> [EXERCISE GOAL]
All of the lines below need to be copied exactly, apart from the pictures.

=== GIVEN RECORDS ===

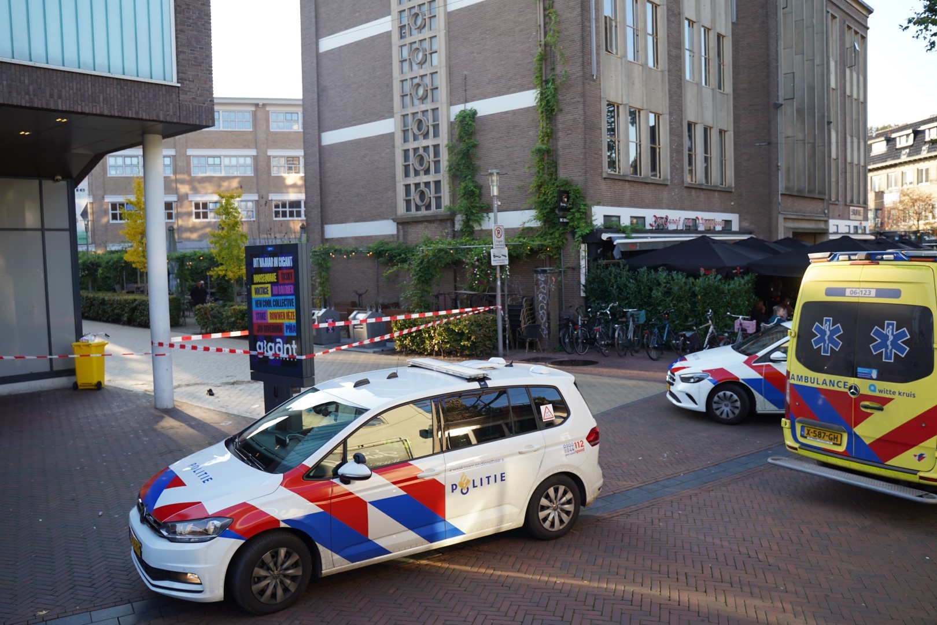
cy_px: 312
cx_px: 468
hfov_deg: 61.9
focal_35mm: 30
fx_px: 781
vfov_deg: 43.6
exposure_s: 1/160
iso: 100
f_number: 4
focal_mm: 30
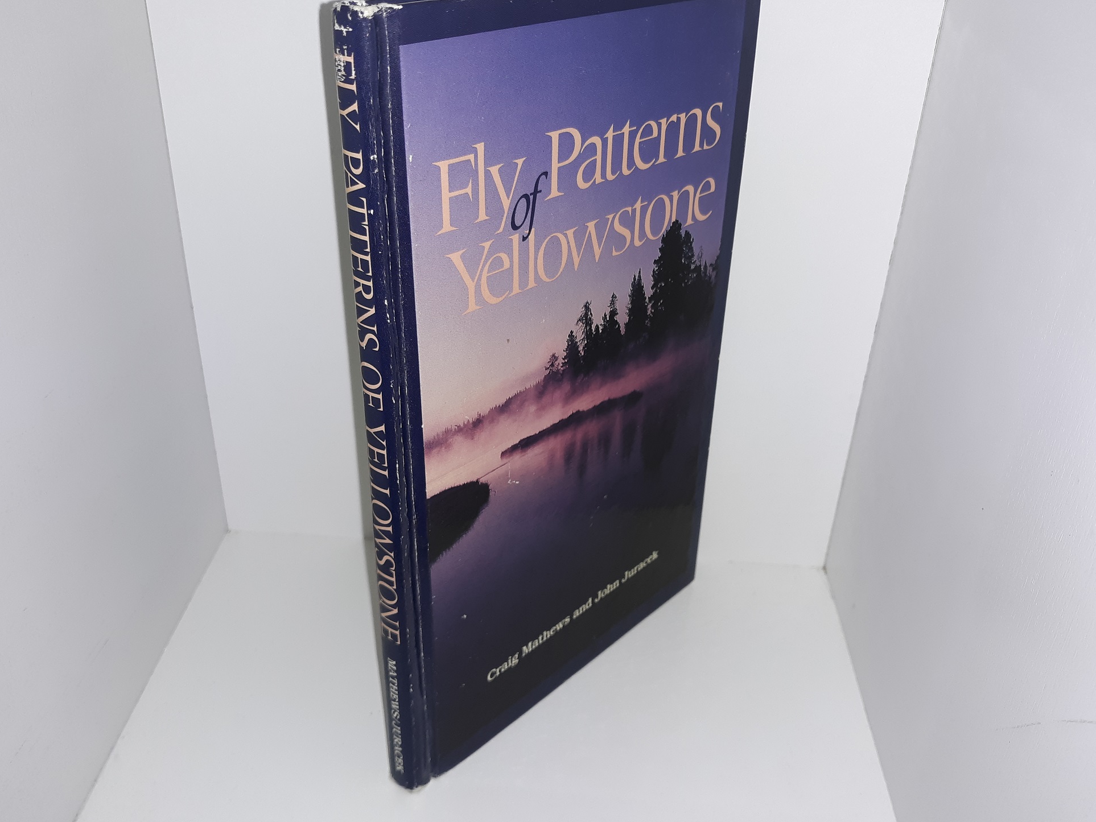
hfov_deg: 60.0
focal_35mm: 30
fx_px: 950
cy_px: 395
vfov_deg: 46.8
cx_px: 545
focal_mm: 3.7
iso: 40
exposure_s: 1/125
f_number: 1.7
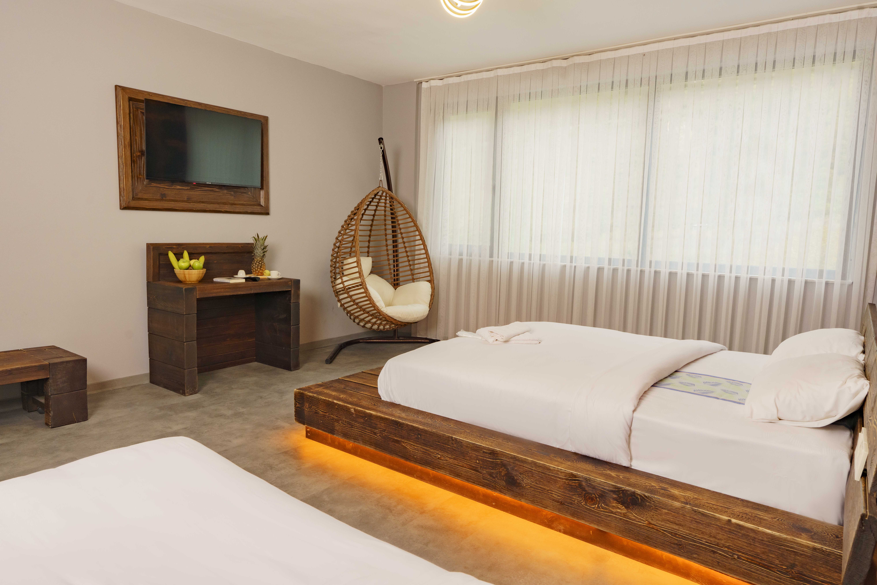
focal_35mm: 23
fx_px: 560
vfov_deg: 55.1
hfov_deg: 76.1
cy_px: 292
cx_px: 438
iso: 640
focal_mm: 23
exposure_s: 1/40
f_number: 8
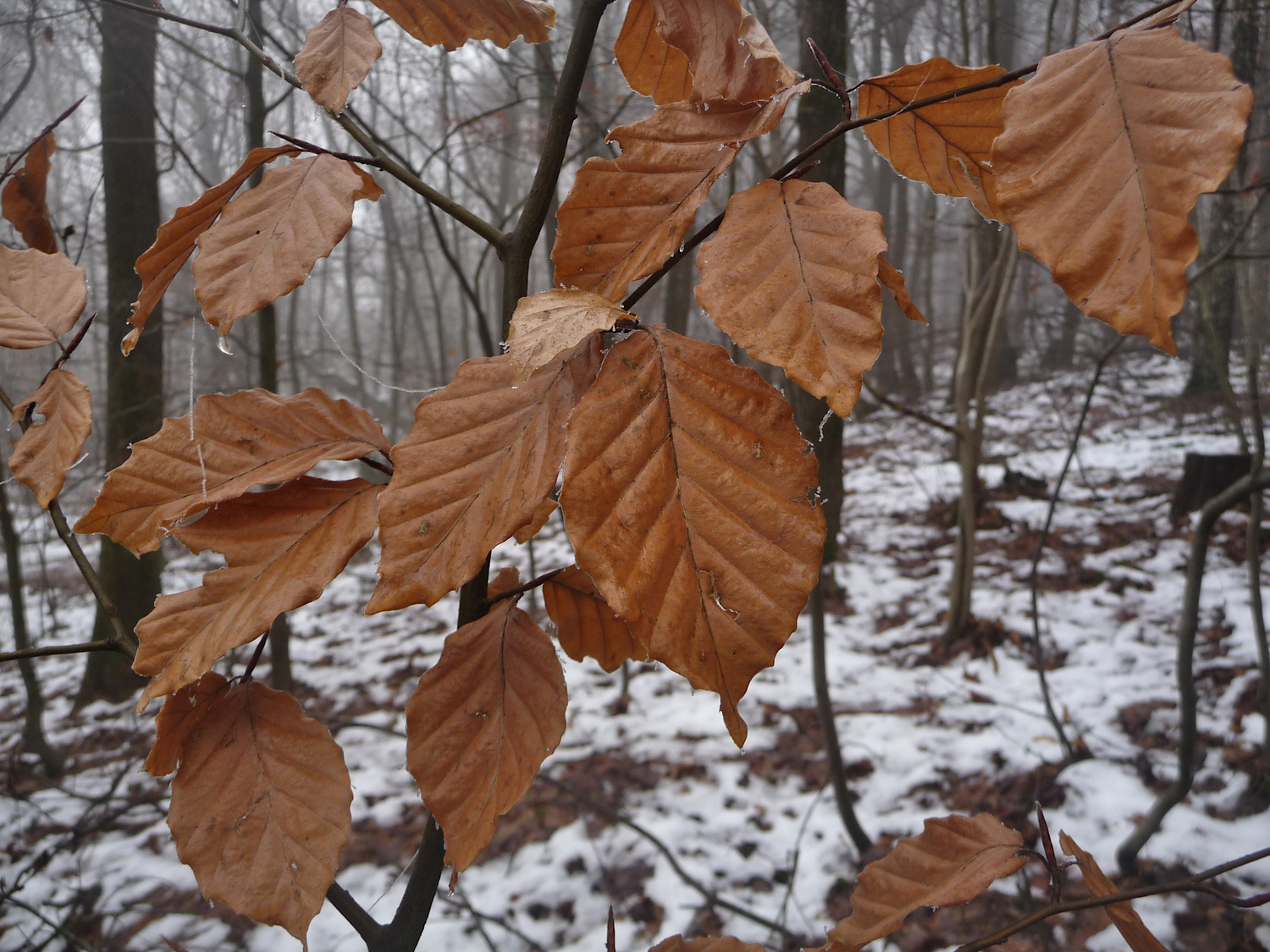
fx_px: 1027
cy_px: 476
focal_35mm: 28
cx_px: 635
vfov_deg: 49.7
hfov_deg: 63.4
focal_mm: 4.7
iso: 100
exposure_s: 1/80
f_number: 3.3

===

> [TASK OUTPUT]
cy_px: 312
cx_px: 468
hfov_deg: 61.9
focal_35mm: 30
fx_px: 781
vfov_deg: 43.6
exposure_s: 1/160
iso: 100
f_number: 4
focal_mm: 30
hfov_deg: 60.0
focal_35mm: 30
fx_px: 950
cy_px: 395
vfov_deg: 46.8
cx_px: 545
focal_mm: 3.7
iso: 40
exposure_s: 1/125
f_number: 1.7
focal_35mm: 23
fx_px: 560
vfov_deg: 55.1
hfov_deg: 76.1
cy_px: 292
cx_px: 438
iso: 640
focal_mm: 23
exposure_s: 1/40
f_number: 8
fx_px: 1027
cy_px: 476
focal_35mm: 28
cx_px: 635
vfov_deg: 49.7
hfov_deg: 63.4
focal_mm: 4.7
iso: 100
exposure_s: 1/80
f_number: 3.3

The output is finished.